There are recipes all over everywhere for babka, with every kind of filling you can possibly imagine from traditional dried fruit to savoury. When I looked up ‘traditional Polish babka’ I found a very different recipe from those of more UK and USA traditions. This one from A Family Feast is more of a sweet dough with a fruit filling. It looks very different, but equally as delicious, as Paul Hollywood’s version of chocolate babka which I found here on the Great British Bake Off website.

Although it says ‘needs skill’ under the difficulty rating I honestly feel that anyone who has made even a basic yeasted loaf, and can read a recipe carefully could do this. The recipe is very well written so no guesswork is required, and I even managed it without a stand mixer! I used the dough hooks on my hand mixer until they couldn’t cope, and then I mixed and kneaded the old fashioned way – with my hands!
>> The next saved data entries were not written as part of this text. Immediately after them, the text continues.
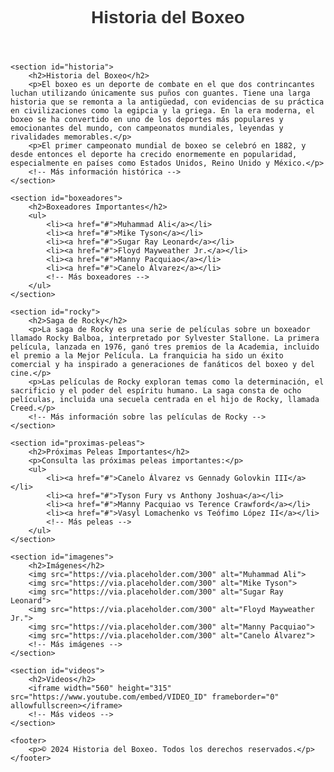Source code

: <!DOCTYPE html>
<html lang="es">
<head>
    <meta charset="UTF-8">
    <meta name="viewport" content="width=device-width, initial-scale=1.0">
    <title>Historia del Boxeo</title>
    <style>
        /* Estilos CSS para resaltar cosas importantes */
        body {
            font-family: Arial, sans-serif;
        }
        h1, h2 {
            color: #333;
        }
        .important {
            color: red;
            font-weight: bold;
        }
        section {
            margin-bottom: 30px;
        }
        img {
            max-width: 100%;
            height: auto;
            margin-bottom: 15px;
        }
    </style>
</head>
<body>
    <header>
        <h1>Historia del Boxeo</h1>
    </header>
    
    <section id="historia">
        <h2>Historia del Boxeo</h2>
        <p>El boxeo es un deporte de combate en el que dos contrincantes luchan utilizando únicamente sus puños con guantes. Tiene una larga historia que se remonta a la antigüedad, con evidencias de su práctica en civilizaciones como la egipcia y la griega. En la era moderna, el boxeo se ha convertido en uno de los deportes más populares y emocionantes del mundo, con campeonatos mundiales, leyendas y rivalidades memorables.</p>
        <p>El primer campeonato mundial de boxeo se celebró en 1882, y desde entonces el deporte ha crecido enormemente en popularidad, especialmente en países como Estados Unidos, Reino Unido y México.</p>
        <!-- Más información histórica -->
    </section>
    
    <section id="boxeadores">
        <h2>Boxeadores Importantes</h2>
        <ul>
            <li><a href="#">Muhammad Ali</a></li>
            <li><a href="#">Mike Tyson</a></li>
            <li><a href="#">Sugar Ray Leonard</a></li>
            <li><a href="#">Floyd Mayweather Jr.</a></li>
            <li><a href="#">Manny Pacquiao</a></li>
            <li><a href="#">Canelo Álvarez</a></li>
            <!-- Más boxeadores -->
        </ul>
    </section>
    
    <section id="rocky">
        <h2>Saga de Rocky</h2>
        <p>La saga de Rocky es una serie de películas sobre un boxeador llamado Rocky Balboa, interpretado por Sylvester Stallone. La primera película, lanzada en 1976, ganó tres premios de la Academia, incluido el premio a la Mejor Película. La franquicia ha sido un éxito comercial y ha inspirado a generaciones de fanáticos del boxeo y del cine.</p>
        <p>Las películas de Rocky exploran temas como la determinación, el sacrificio y el poder del espíritu humano. La saga consta de ocho películas, incluida una secuela centrada en el hijo de Rocky, llamada Creed.</p>
        <!-- Más información sobre las películas de Rocky -->
    </section>
    
    <section id="proximas-peleas">
        <h2>Próximas Peleas Importantes</h2>
        <p>Consulta las próximas peleas importantes:</p>
        <ul>
            <li><a href="#">Canelo Álvarez vs Gennady Golovkin III</a></li>
            <li><a href="#">Tyson Fury vs Anthony Joshua</a></li>
            <li><a href="#">Manny Pacquiao vs Terence Crawford</a></li>
            <li><a href="#">Vasyl Lomachenko vs Teófimo López II</a></li>
            <!-- Más peleas -->
        </ul>
    </section>
    
    <section id="imagenes">
        <h2>Imágenes</h2>
        <img src="https://via.placeholder.com/300" alt="Muhammad Ali">
        <img src="https://via.placeholder.com/300" alt="Mike Tyson">
        <img src="https://via.placeholder.com/300" alt="Sugar Ray Leonard">
        <img src="https://via.placeholder.com/300" alt="Floyd Mayweather Jr.">
        <img src="https://via.placeholder.com/300" alt="Manny Pacquiao">
        <img src="https://via.placeholder.com/300" alt="Canelo Álvarez">
        <!-- Más imágenes -->
    </section>
    
    <section id="videos">
        <h2>Videos</h2>
        <iframe width="560" height="315" src="https://www.youtube.com/embed/VIDEO_ID" frameborder="0" allowfullscreen></iframe>
        <!-- Más videos -->
    </section>
    
    <footer>
        <p>© 2024 Historia del Boxeo. Todos los derechos reservados.</p>
    </footer>
</body>
</html>

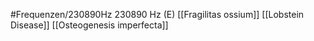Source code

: #Frequenzen/230890Hz
230890 Hz (E)
[[Fragilitas ossium]]
[[Lobstein Disease]]
[[Osteogenesis imperfecta]]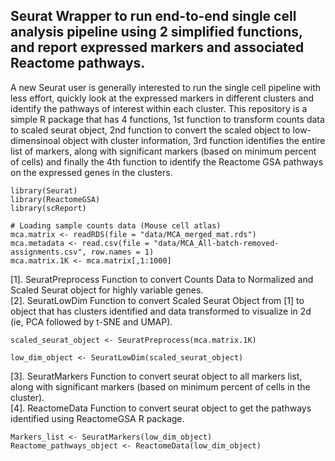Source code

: 
## Seurat Wrapper to run end-to-end single cell analysis pipeline using 2 simplified functions, and report expressed markers and associated Reactome pathways.

A new Seurat user is generally interested to run the single cell pipeline with less effort, quickly look at the expressed markers in different clusters and identify the pathways of interest within each cluster. This repository is a simple R package that has 4 functions, 
1st function to transform counts data to scaled seurat object, 
2nd function to convert the scaled object to low-dimensinoal object with cluster information, 
3rd function identifies the entire list of markers, along with significant markers (based on minimum percent of cells) and finally the 
4th function to identify the Reactome GSA pathways on the expressed genes in the clusters.

```{r cars}
library(Seurat)
library(ReactomeGSA)
library(scReport)
```

```{r}
# Loading sample counts data (Mouse cell atlas)
mca.matrix <- readRDS(file = "data/MCA_merged_mat.rds")
mca.metadata <- read.csv(file = "data/MCA_All-batch-removed-assignments.csv", row.names = 1)
mca.matrix.1K <- mca.matrix[,1:1000]
```

[1]. SeuratPreprocess Function to convert Counts Data to Normalized and Scaled Seurat object for highly variable genes.  
[2]. SeuratLowDim Function to convert Scaled Seurat Object from [1] to object that has clusters identified and data transformed to visualize in 2d (ie, PCA followed by t-SNE and UMAP).  
```{r SeuratPreprocess and SeuratLowDim functions}
scaled_seurat_object <- SeuratPreprocess(mca.matrix.1K)

low_dim_object <- SeuratLowDim(scaled_seurat_object)
```

[3]. SeuratMarkers Function to convert seurat object to all markers list, along with significant markers (based on minimum percent of cells in the cluster).  
[4]. ReactomeData Function to convert seurat object to get the pathways identified using ReactomeGSA R package.  

```{r}
Markers_list <- SeuratMarkers(low_dim_object)
Reactome_pathways_object <- ReactomeData(low_dim_object)
```
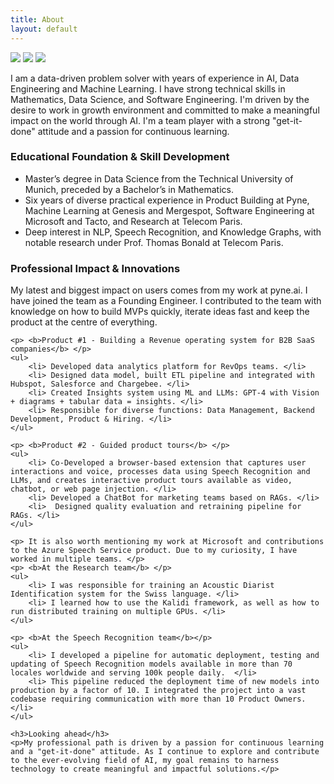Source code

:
 ```yaml
---
title: About
layout: default
---
```


<div class="row content-row">
<div class="col-12 col-sm-4">
    <img src="{{ site.baseurl }}/images/denys0.png">
    <img src="{{ site.baseurl }}/images/denys1.jpeg">
    <img src="{{ site.baseurl }}/images/denys2.jpeg">
</div>
<div class="col-12 col-sm-8">
    <p>I am a data-driven problem solver with years of experience in AI, Data Engineering and Machine Learning. I have strong technical skills in Mathematics, Data Science, and Software Engineering. I'm driven by the desire to work in growth environment and committed to make a meaningful impact on the world through AI. I'm a team player with a strong "get-it-done" attitude and a passion for continuous learning.</p>
    <h3>Educational Foundation & Skill Development</h3>
    <ul>
        <li>Master’s degree in Data Science from the Technical University of Munich, preceded by a Bachelor’s in Mathematics.</li>
        <li>Six years of diverse practical experience in Product Building at Pyne, Machine Learning at Genesis and Mergespot, Software Engineering at Microsoft and Tacto, and Research at Telecom Paris.</li>
        <li>Deep interest in NLP, Speech Recognition, and Knowledge Graphs, with notable research under Prof. Thomas Bonald at Telecom Paris.</li>
    </ul>
    <h3>Professional Impact & Innovations</h3>
    <p>My latest and biggest impact on users comes from my work at pyne.ai. I have joined the team as a Founding Engineer. I contributed to the team with knowledge on how to build MVPs quickly, 
    iterate ideas fast and keep the product at the centre of everything.</p>
    
    <p> <b>Product #1 - Building a Revenue operating system for B2B SaaS companies</b> </p>
    <ul>
        <li> Developed data analytics platform for RevOps teams. </li>
        <li> Designed data model, built ETL pipeline and integrated with Hubspot, Salesforce and Chargebee. </li>
        <li> Created Insights system using ML and LLMs: GPT-4 with Vision + diagrams + tabular data = insights. </li>
        <li> Responsible for diverse functions: Data Management, Backend Development, Product & Hiring. </li>
    </ul>

    <p> <b>Product #2 - Guided product tours</b> </p>
    <ul>
        <li> Co-Developed a browser-based extension that captures user interactions and voice, processes data using Speech Recognition and LLMs, and creates interactive product tours available as video, chatbot, or web page injection. </li>
        <li> Developed a ChatBot for marketing teams based on RAGs. </li>
        <li>  Designed quality evaluation and retraining pipeline for RAGs. </li>
    </ul>
    
    <p> It is also worth mentioning my work at Microsoft and contributions to the Azure Speech Service product. Due to my curiosity, I have worked in multiple teams. </p>
    <p> <b>At the Research team</b> </p>
    <ul>
        <li> I was responsible for training an Acoustic Diarist Identification system for the Swiss language. </li>
        <li> I learned how to use the Kalidi framework, as well as how to run distributed training on multiple GPUs. </li>
    </ul>

    <p> <b>At the Speech Recognition team</b></p>
    <ul>
        <li> I developed a pipeline for automatic deployment, testing and updating of Speech Recognition models available in more than 70 locales worldwide and serving 100k people daily.  </li>
        <li> This pipeline reduced the deployment time of new models into production by a factor of 10. I integrated the project into a vast codebase requiring communication with more than 10 Product Owners. </li>
    </ul>

    <h3>Looking ahead</h3>
    <p>My professional path is driven by a passion for continuous learning and a "get-it-done" attitude. As I continue to explore and contribute to the ever-evolving field of AI, my goal remains to harness technology to create meaningful and impactful solutions.</p>
</div>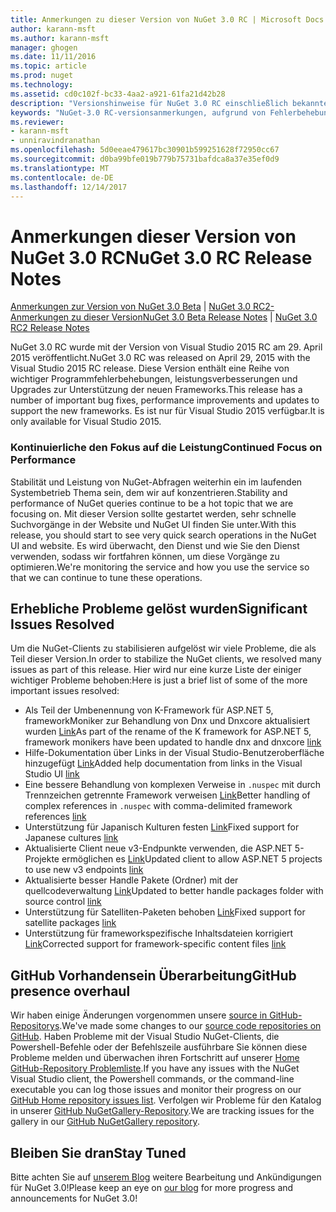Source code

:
 ```yaml
---
title: Anmerkungen zu dieser Version von NuGet 3.0 RC | Microsoft Docs
author: karann-msft
ms.author: karann-msft
manager: ghogen
ms.date: 11/11/2016
ms.topic: article
ms.prod: nuget
ms.technology: 
ms.assetid: cd0c102f-bc33-4aa2-a921-61fa21d42b28
description: "Versionshinweise für NuGet 3.0 RC einschließlich bekannte Probleme, Fehlerbehebungen, Funktionen und Archivierung von dcrs Design."
keywords: "NuGet-3.0 RC-versionsanmerkungen, aufgrund von Fehlerbehebungen, bekannte Probleme, zusätzliche Funktionen, Archivierung von dcrs Design"
ms.reviewer:
- karann-msft
- unniravindranathan
ms.openlocfilehash: 5d0eeae479617bc30901b599251628f72950cc67
ms.sourcegitcommit: d0ba99bfe019b779b75731bafdca8a37e35ef0d9
ms.translationtype: MT
ms.contentlocale: de-DE
ms.lasthandoff: 12/14/2017
---
```

# <a name="nuget-30-rc-release-notes"></a><span data-ttu-id="d4df7-104">Anmerkungen dieser Version von NuGet 3.0 RC</span><span class="sxs-lookup"><span data-stu-id="d4df7-104">NuGet 3.0 RC Release Notes</span></span>

<span data-ttu-id="d4df7-105">[Anmerkungen zur Version von NuGet 3.0 Beta](../release-notes/nuget-3.0-beta.md) | [NuGet 3.0 RC2-Anmerkungen zu dieser Version](../release-notes/nuget-3.0-RC2.md)</span><span class="sxs-lookup"><span data-stu-id="d4df7-105">[NuGet 3.0 Beta Release Notes](../release-notes/nuget-3.0-beta.md) | [NuGet 3.0 RC2 Release Notes](../release-notes/nuget-3.0-RC2.md)</span></span>

<span data-ttu-id="d4df7-106">NuGet 3.0 RC wurde mit der Version von Visual Studio 2015 RC am 29. April 2015 veröffentlicht.</span><span class="sxs-lookup"><span data-stu-id="d4df7-106">NuGet 3.0 RC was released on April 29, 2015 with the Visual Studio 2015 RC release.</span></span> <span data-ttu-id="d4df7-107">Diese Version enthält eine Reihe von wichtiger Programmfehlerbehebungen, leistungsverbesserungen und Upgrades zur Unterstützung der neuen Frameworks.</span><span class="sxs-lookup"><span data-stu-id="d4df7-107">This release has a number of important bug fixes, performance improvements and updates to support the new frameworks.</span></span>  <span data-ttu-id="d4df7-108">Es ist nur für Visual Studio 2015 verfügbar.</span><span class="sxs-lookup"><span data-stu-id="d4df7-108">It is only available for Visual Studio 2015.</span></span>

### <a name="continued-focus-on-performance"></a><span data-ttu-id="d4df7-109">Kontinuierliche den Fokus auf die Leistung</span><span class="sxs-lookup"><span data-stu-id="d4df7-109">Continued Focus on Performance</span></span>

<span data-ttu-id="d4df7-110">Stabilität und Leistung von NuGet-Abfragen weiterhin ein im laufenden Systembetrieb Thema sein, dem wir auf konzentrieren.</span><span class="sxs-lookup"><span data-stu-id="d4df7-110">Stability and performance of NuGet queries continue to be a hot topic that we are focusing on.</span></span>  <span data-ttu-id="d4df7-111">Mit dieser Version sollte gestartet werden, sehr schnelle Suchvorgänge in der Website und NuGet UI finden Sie unter.</span><span class="sxs-lookup"><span data-stu-id="d4df7-111">With this release, you should start to see very quick search operations in the NuGet UI and website.</span></span>  <span data-ttu-id="d4df7-112">Es wird überwacht, den Dienst und wie Sie den Dienst verwenden, sodass wir fortfahren können, um diese Vorgänge zu optimieren.</span><span class="sxs-lookup"><span data-stu-id="d4df7-112">We're monitoring the service and how you use the service so that we can continue to tune these operations.</span></span>

## <a name="significant-issues-resolved"></a><span data-ttu-id="d4df7-113">Erhebliche Probleme gelöst wurden</span><span class="sxs-lookup"><span data-stu-id="d4df7-113">Significant Issues Resolved</span></span>

<span data-ttu-id="d4df7-114">Um die NuGet-Clients zu stabilisieren aufgelöst wir viele Probleme, die als Teil dieser Version.</span><span class="sxs-lookup"><span data-stu-id="d4df7-114">In order to stabilize the NuGet clients, we resolved many issues as part of this release.</span></span>  <span data-ttu-id="d4df7-115">Hier wird nur eine kurze Liste der einiger wichtiger Probleme behoben:</span><span class="sxs-lookup"><span data-stu-id="d4df7-115">Here is just a brief list of some of the more important issues resolved:</span></span>

* <span data-ttu-id="d4df7-116">Als Teil der Umbenennung von K-Framework für ASP.NET 5, frameworkMoniker zur Behandlung von Dnx und Dnxcore aktualisiert wurden [Link](https://github.com/NuGet/Home/issues/215)</span><span class="sxs-lookup"><span data-stu-id="d4df7-116">As part of the rename of the K framework for ASP.NET 5, framework monikers have been updated to handle dnx and dnxcore [link](https://github.com/NuGet/Home/issues/215)</span></span>
* <span data-ttu-id="d4df7-117">Hilfe-Dokumentation über Links in der Visual Studio-Benutzeroberfläche hinzugefügt [Link](https://github.com/NuGet/Home/issues/232)</span><span class="sxs-lookup"><span data-stu-id="d4df7-117">Added help documentation from links in the Visual Studio UI [link](https://github.com/NuGet/Home/issues/232)</span></span>
* <span data-ttu-id="d4df7-118">Eine bessere Behandlung von komplexen Verweise in `.nuspec` mit durch Trennzeichen getrennte Framework verweisen [Link](https://github.com/NuGet/Home/issues/276)</span><span class="sxs-lookup"><span data-stu-id="d4df7-118">Better handling of complex references in `.nuspec` with comma-delimited framework references [link](https://github.com/NuGet/Home/issues/276)</span></span>
* <span data-ttu-id="d4df7-119">Unterstützung für Japanisch Kulturen festen [Link](https://github.com/NuGet/Home/issues/253)</span><span class="sxs-lookup"><span data-stu-id="d4df7-119">Fixed support for Japanese cultures [link](https://github.com/NuGet/Home/issues/253)</span></span>
* <span data-ttu-id="d4df7-120">Aktualisierte Client neue v3-Endpunkte verwenden, die ASP.NET 5-Projekte ermöglichen es [Link](https://github.com/NuGet/Home/issues/219)</span><span class="sxs-lookup"><span data-stu-id="d4df7-120">Updated client to allow ASP.NET 5 projects to use new v3 endpoints [link](https://github.com/NuGet/Home/issues/219)</span></span>
* <span data-ttu-id="d4df7-121">Aktualisierte besser Handle Pakete (Ordner) mit der quellcodeverwaltung [Link](https://github.com/NuGet/Home/issues/56)</span><span class="sxs-lookup"><span data-stu-id="d4df7-121">Updated to better handle packages folder with source control [link](https://github.com/NuGet/Home/issues/56)</span></span>
* <span data-ttu-id="d4df7-122">Unterstützung für Satelliten-Paketen behoben [Link](https://github.com/NuGet/Home/issues/17)</span><span class="sxs-lookup"><span data-stu-id="d4df7-122">Fixed support for satellite packages [link](https://github.com/NuGet/Home/issues/17)</span></span>
* <span data-ttu-id="d4df7-123">Unterstützung für frameworkspezifische Inhaltsdateien korrigiert [Link](https://github.com/NuGet/Home/issues/18)</span><span class="sxs-lookup"><span data-stu-id="d4df7-123">Corrected support for framework-specific content files [link](https://github.com/NuGet/Home/issues/18)</span></span>

## <a name="github-presence-overhaul"></a><span data-ttu-id="d4df7-124">GitHub Vorhandensein Überarbeitung</span><span class="sxs-lookup"><span data-stu-id="d4df7-124">GitHub presence overhaul</span></span>

<span data-ttu-id="d4df7-125">Wir haben einige Änderungen vorgenommen unsere [source in GitHub-Repositorys](http://github.com/nuget/home).</span><span class="sxs-lookup"><span data-stu-id="d4df7-125">We've made some changes to our [source code repositories on GitHub](http://github.com/nuget/home).</span></span>  <span data-ttu-id="d4df7-126">Haben Probleme mit der Visual Studio NuGet-Clients, die Powershell-Befehle oder der Befehlszeile ausführbare Sie können diese Probleme melden und überwachen ihren Fortschritt auf unserer [Home GitHub-Repository Problemliste](http://github.com/nuget/home/issues).</span><span class="sxs-lookup"><span data-stu-id="d4df7-126">If you have any issues with the NuGet Visual Studio client, the Powershell commands, or the command-line executable you can log those issues and monitor their progress on our [GitHub Home repository issues list](http://github.com/nuget/home/issues).</span></span>  <span data-ttu-id="d4df7-127">Verfolgen wir Probleme für den Katalog in unserer [GitHub NuGetGallery-Repository](http://github.com/nuget/NuGetGallery/issues).</span><span class="sxs-lookup"><span data-stu-id="d4df7-127">We are tracking issues for the gallery in our [GitHub NuGetGallery repository](http://github.com/nuget/NuGetGallery/issues).</span></span>


## <a name="stay-tuned"></a><span data-ttu-id="d4df7-128">Bleiben Sie dran</span><span class="sxs-lookup"><span data-stu-id="d4df7-128">Stay Tuned</span></span>

<span data-ttu-id="d4df7-129">Bitte achten Sie auf [unserem Blog](http://blog.nuget.org) weitere Bearbeitung und Ankündigungen für NuGet 3.0!</span><span class="sxs-lookup"><span data-stu-id="d4df7-129">Please keep an eye on [our blog](http://blog.nuget.org) for more progress and announcements for NuGet 3.0!</span></span>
Making the chocolate filling- butter, sugar and chocolate with cocoa powder mixed in once it’s all melted.
A shiny ball of dough. It’s quite sticky at the beginning but don’t get disheartened and add more flour – as you knead the dough pulls itself together.
Chocolate mixture and nuts spread on the rolled out dough before rolling up. I didn’t have any hazelnuts so I used toasted chopped walnuts.
Rolled up and cut lengthways ready to twist together.
In the tin ready to rise.
Waste not want not – these are the cut off ends of the rolls!
Cook’s perks

The hardest part of making yeasted dough things is the waiting – for the dough to rise. Especially as it can take longer then you think because the eggs and butter slow down the process. But hey. It’s a very cold Sunday and there is nothing much else to do. I’ve even finished watching The Serpent, which was excellent. Luckily and handily there was a 6 month old baby to play with! That makes the time go quickly.

My attempt at running every day in February (see previous posts) went out of the window yesterday – following my Covid vaccination on Friday, I felt pretty awful for most of Saturday and running was out of the question. However I feel fine today, and managed 11km along the Grand Union Canal, which was great (but very cold).

The warming smells of chocolate babka floated round the house and were very cheering. Even better was the sweet, but not too sweet, yummy deliciousness of the finished thing! So, so worth the wait.